What you have to do: What lines in the records below hold the string "tables"? Please show them.

Records supplied:
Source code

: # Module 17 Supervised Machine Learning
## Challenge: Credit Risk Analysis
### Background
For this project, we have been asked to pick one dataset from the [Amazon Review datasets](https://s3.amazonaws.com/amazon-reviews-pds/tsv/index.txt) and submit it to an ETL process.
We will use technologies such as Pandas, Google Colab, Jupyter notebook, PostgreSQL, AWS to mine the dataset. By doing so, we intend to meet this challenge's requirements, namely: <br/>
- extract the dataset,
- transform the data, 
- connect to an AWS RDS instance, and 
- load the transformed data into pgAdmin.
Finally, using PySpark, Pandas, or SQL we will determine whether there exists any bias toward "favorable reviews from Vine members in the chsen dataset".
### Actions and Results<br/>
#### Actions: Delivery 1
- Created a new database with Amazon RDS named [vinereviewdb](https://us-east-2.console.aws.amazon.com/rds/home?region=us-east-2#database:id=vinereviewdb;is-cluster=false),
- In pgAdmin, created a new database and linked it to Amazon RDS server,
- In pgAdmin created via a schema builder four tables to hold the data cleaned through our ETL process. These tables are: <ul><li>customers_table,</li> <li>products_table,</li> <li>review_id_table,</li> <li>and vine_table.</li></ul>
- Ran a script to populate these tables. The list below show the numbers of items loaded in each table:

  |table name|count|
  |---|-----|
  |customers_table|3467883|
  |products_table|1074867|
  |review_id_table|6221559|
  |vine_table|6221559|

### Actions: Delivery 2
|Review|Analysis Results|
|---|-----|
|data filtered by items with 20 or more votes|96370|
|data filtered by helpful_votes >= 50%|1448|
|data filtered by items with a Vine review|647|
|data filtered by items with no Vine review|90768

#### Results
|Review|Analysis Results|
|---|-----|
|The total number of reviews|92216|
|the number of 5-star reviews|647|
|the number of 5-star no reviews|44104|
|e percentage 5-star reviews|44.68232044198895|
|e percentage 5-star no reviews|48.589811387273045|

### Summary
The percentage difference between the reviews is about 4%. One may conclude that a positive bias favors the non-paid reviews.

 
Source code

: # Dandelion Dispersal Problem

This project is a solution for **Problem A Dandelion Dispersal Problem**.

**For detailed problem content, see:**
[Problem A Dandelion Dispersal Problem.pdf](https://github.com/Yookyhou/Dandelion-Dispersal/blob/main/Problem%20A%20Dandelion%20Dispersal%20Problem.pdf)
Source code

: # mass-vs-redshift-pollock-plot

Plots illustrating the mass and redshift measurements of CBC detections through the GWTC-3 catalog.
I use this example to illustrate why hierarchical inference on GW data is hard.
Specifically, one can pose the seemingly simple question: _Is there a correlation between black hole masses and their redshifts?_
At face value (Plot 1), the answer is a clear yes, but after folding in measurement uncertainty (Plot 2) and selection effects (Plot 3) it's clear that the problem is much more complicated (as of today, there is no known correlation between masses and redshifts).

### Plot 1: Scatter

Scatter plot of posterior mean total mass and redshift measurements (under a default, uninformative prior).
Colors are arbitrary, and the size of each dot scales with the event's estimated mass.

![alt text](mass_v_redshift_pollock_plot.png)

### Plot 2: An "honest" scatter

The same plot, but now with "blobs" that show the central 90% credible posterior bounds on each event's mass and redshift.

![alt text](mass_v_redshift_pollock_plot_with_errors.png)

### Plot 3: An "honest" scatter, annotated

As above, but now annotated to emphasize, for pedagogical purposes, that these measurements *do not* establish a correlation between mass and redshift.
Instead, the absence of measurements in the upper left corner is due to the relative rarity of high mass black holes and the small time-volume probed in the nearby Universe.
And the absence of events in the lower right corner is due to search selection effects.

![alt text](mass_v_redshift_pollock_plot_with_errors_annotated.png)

Answer to this task:
- In pgAdmin created via a schema builder four tables to hold the data cleaned through our ETL process. These tables are: <ul><li>customers_table,</li> <li>products_table,</li> <li>review_id_table,</li> <li>and vine_table.</li></ul>
- Ran a script to populate these tables. The list below show the numbers of items loaded in each table:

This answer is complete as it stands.